In 2018, Perkins infamously said he was giving Trump “a mulligan” for his affair with adult film star Stormy Daniels. The golf term is used to refer to second chances.
“The Fourth of July is a time of national celebration and commemoration. We rejoice in our liberty and remember those who won our freedoms and have preserved them at great cost,” Perkins begins. “Yet underlying these things is a foundation that must remain strong for “liberty and justice for all” to mean anything.”
“It’s the rule of law. Law that is fair and impartial, consistent and understandable. Without allegiance to the rule of law, we become a nation where those in power can do what they want without accountability.
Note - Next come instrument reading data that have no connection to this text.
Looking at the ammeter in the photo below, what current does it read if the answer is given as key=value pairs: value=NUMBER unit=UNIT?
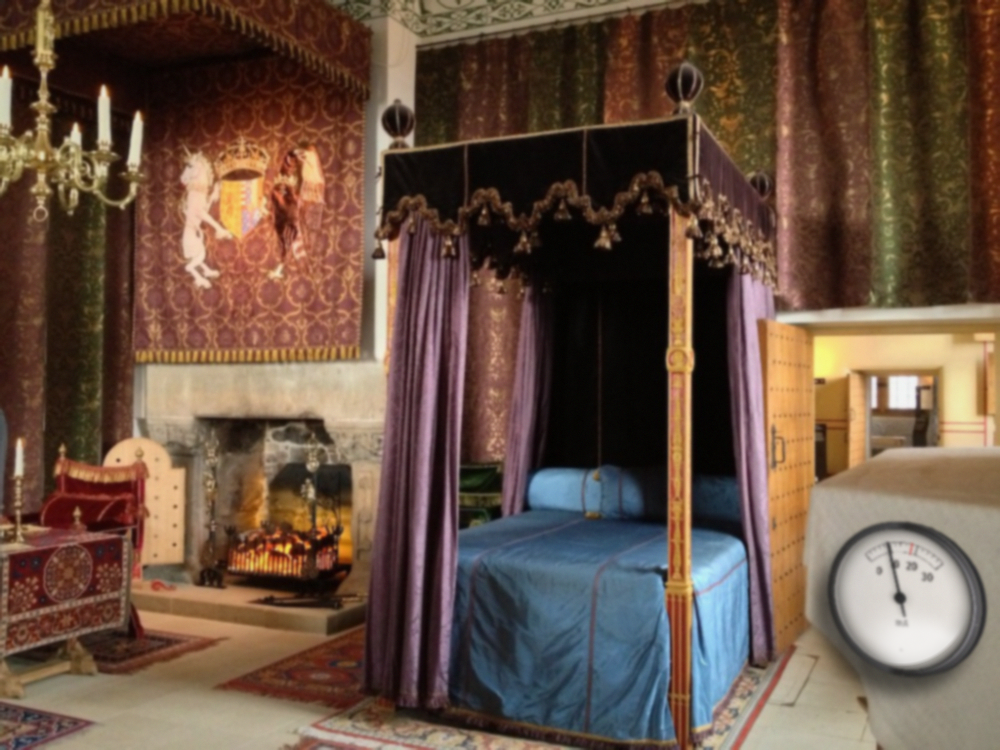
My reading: value=10 unit=mA
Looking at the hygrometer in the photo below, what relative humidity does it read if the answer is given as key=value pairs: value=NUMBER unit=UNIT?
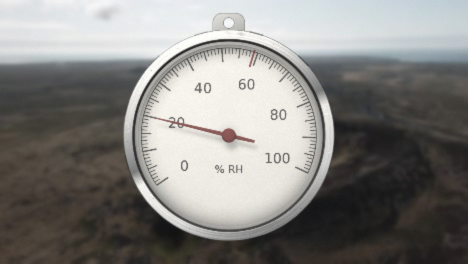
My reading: value=20 unit=%
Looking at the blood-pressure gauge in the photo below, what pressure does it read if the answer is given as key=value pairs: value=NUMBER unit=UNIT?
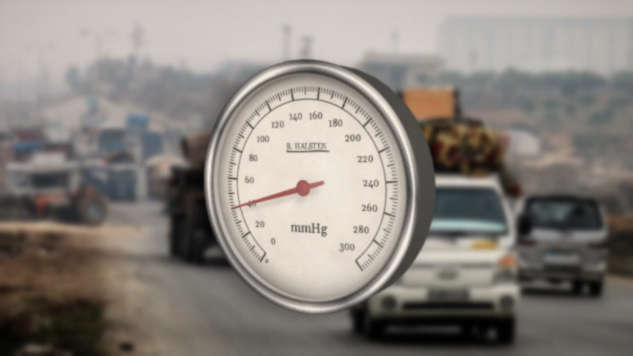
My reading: value=40 unit=mmHg
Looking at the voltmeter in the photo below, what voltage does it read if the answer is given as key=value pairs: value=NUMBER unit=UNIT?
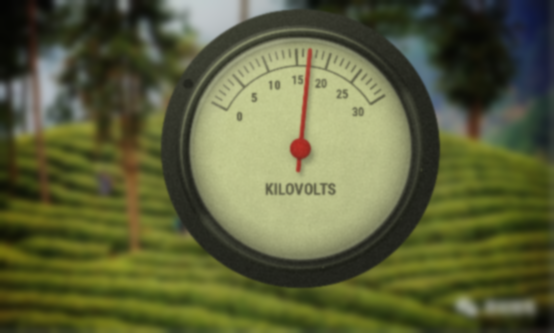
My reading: value=17 unit=kV
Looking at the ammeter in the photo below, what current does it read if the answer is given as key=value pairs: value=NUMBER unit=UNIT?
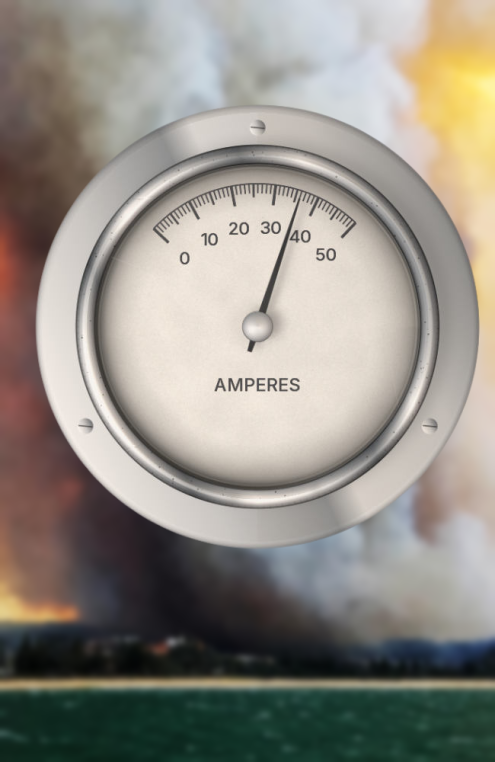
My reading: value=36 unit=A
And in this 244th year of our independence, I fear we are on the brink of that happening.”
Perkins immediately swerves from applauding the best of American values to decrying the recent Supreme Court decision upholding employment nondiscrimination protections for LGBTQ people. Despite the majority opinion that saw two conservative Justices joining liberals to decide the contrary, Perkins tells his followers that the landmark civil rights law isn’t “vaguely connected to homosexuality or transgenderism.”
“America has never been a perfect nation and never will be. But with all our problems, we have made tremendous progress in securing the God-given rights we too often take for granted,” Perkins concludes.
“But the exercise of those rights will be increasingly diminished and put in jeopardy if Congress refuses to safeguard them and, instead, allows the Supreme Court to rule however its justices prefer, regardless of the text of the Constitution and the law itself.”